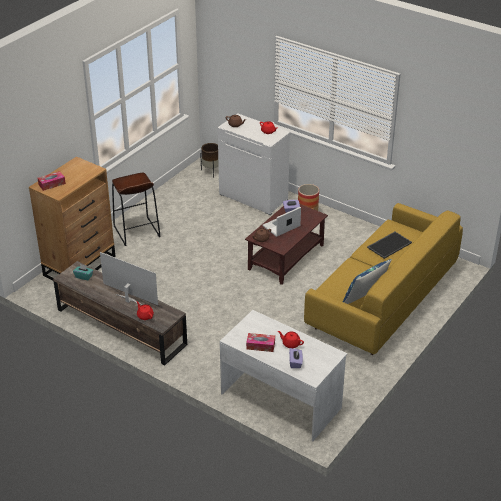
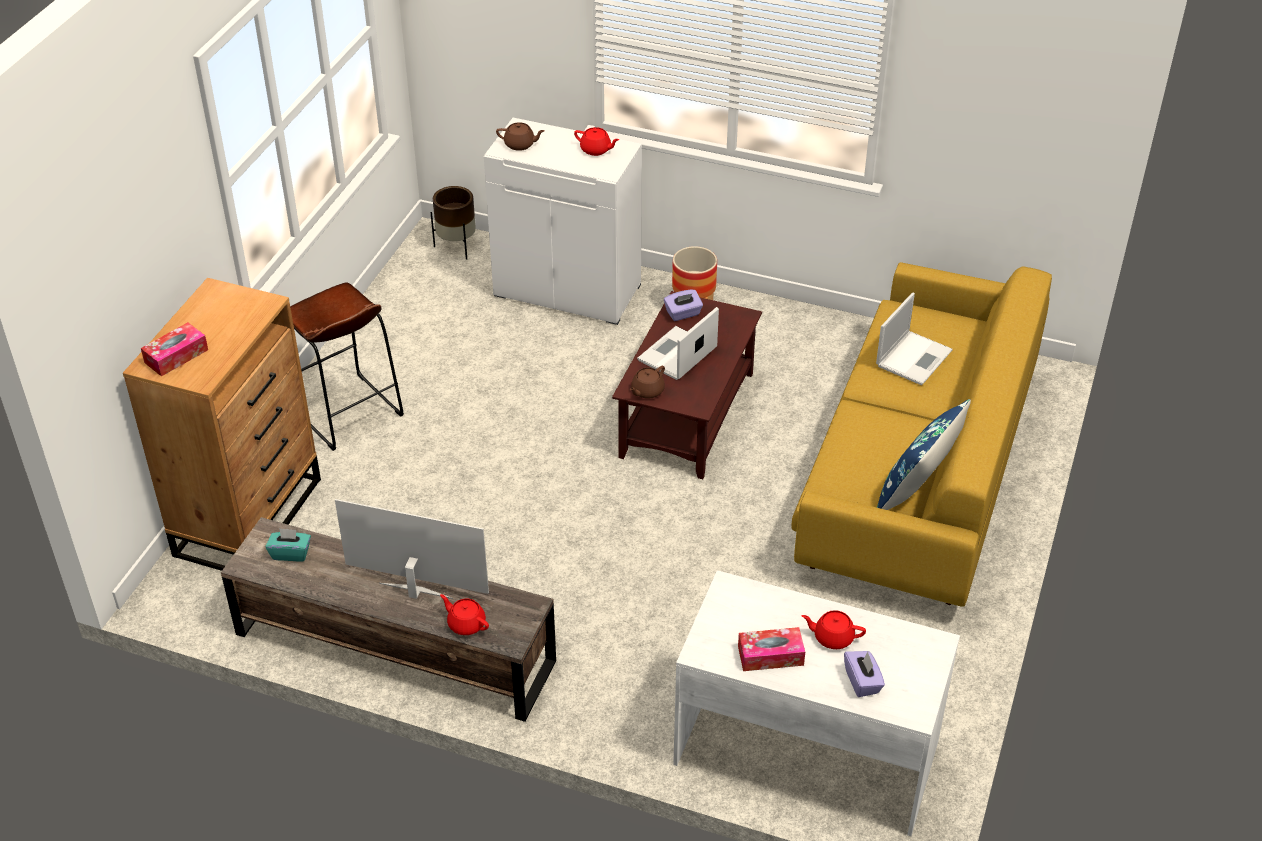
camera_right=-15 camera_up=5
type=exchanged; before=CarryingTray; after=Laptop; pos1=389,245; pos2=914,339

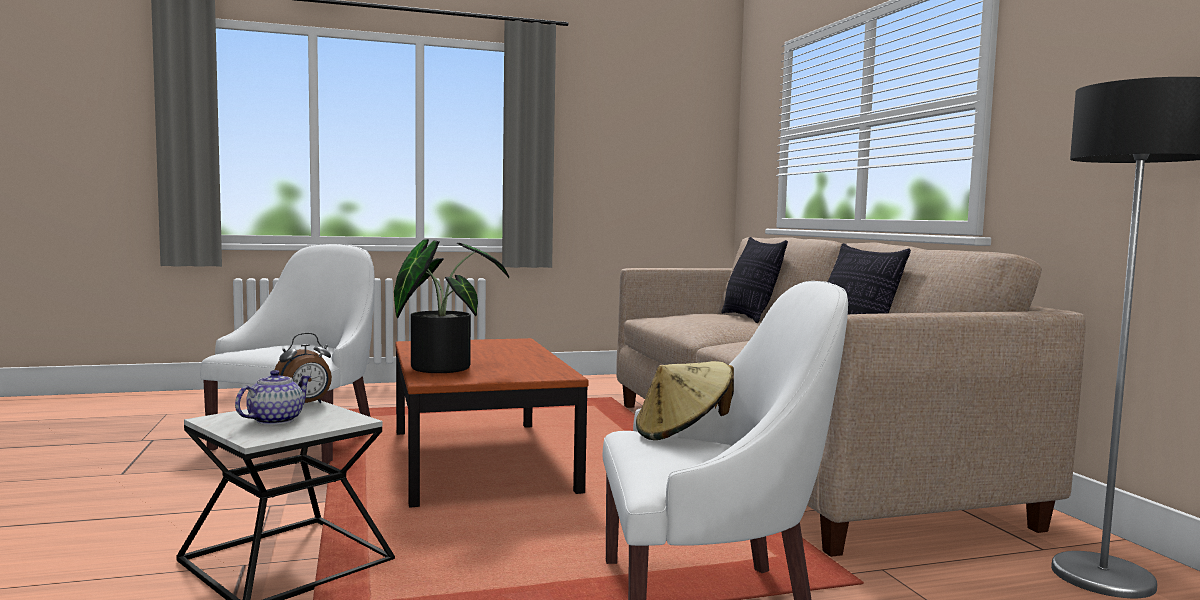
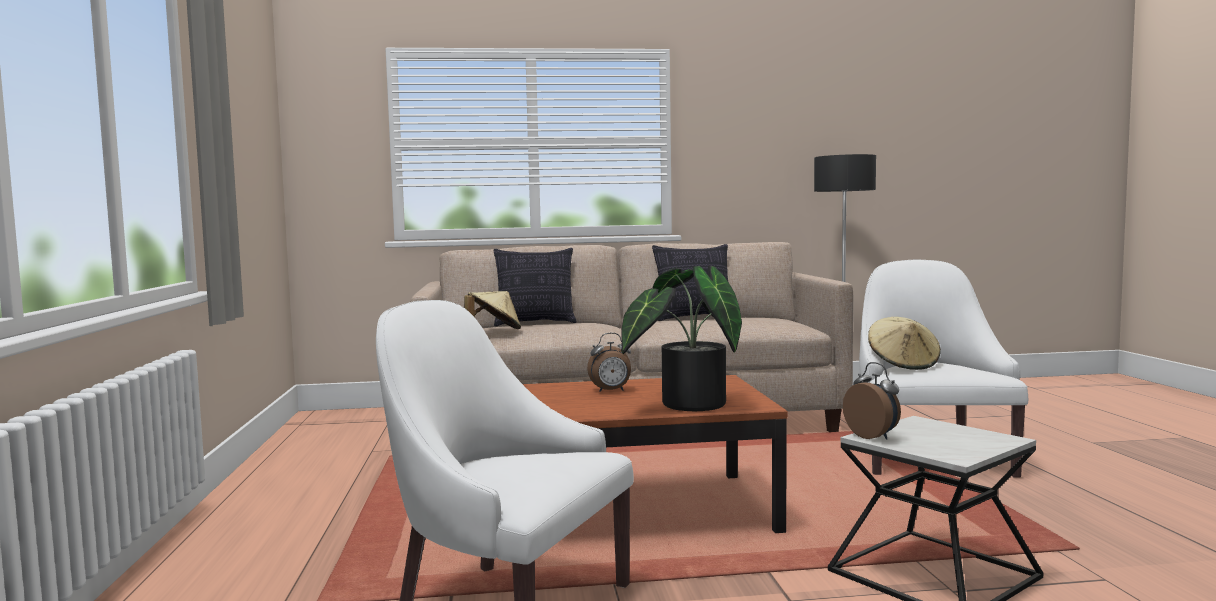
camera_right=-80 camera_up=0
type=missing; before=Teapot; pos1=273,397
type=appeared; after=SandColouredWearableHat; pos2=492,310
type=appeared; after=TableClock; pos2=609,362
________________
• [What needs to be done] Take the records above and transcribe them exactly, dropping every picture.

• [Solution]
camera_right=-15 camera_up=5
type=exchanged; before=CarryingTray; after=Laptop; pos1=389,245; pos2=914,339

camera_right=-80 camera_up=0
type=missing; before=Teapot; pos1=273,397
type=appeared; after=SandColouredWearableHat; pos2=492,310
type=appeared; after=TableClock; pos2=609,362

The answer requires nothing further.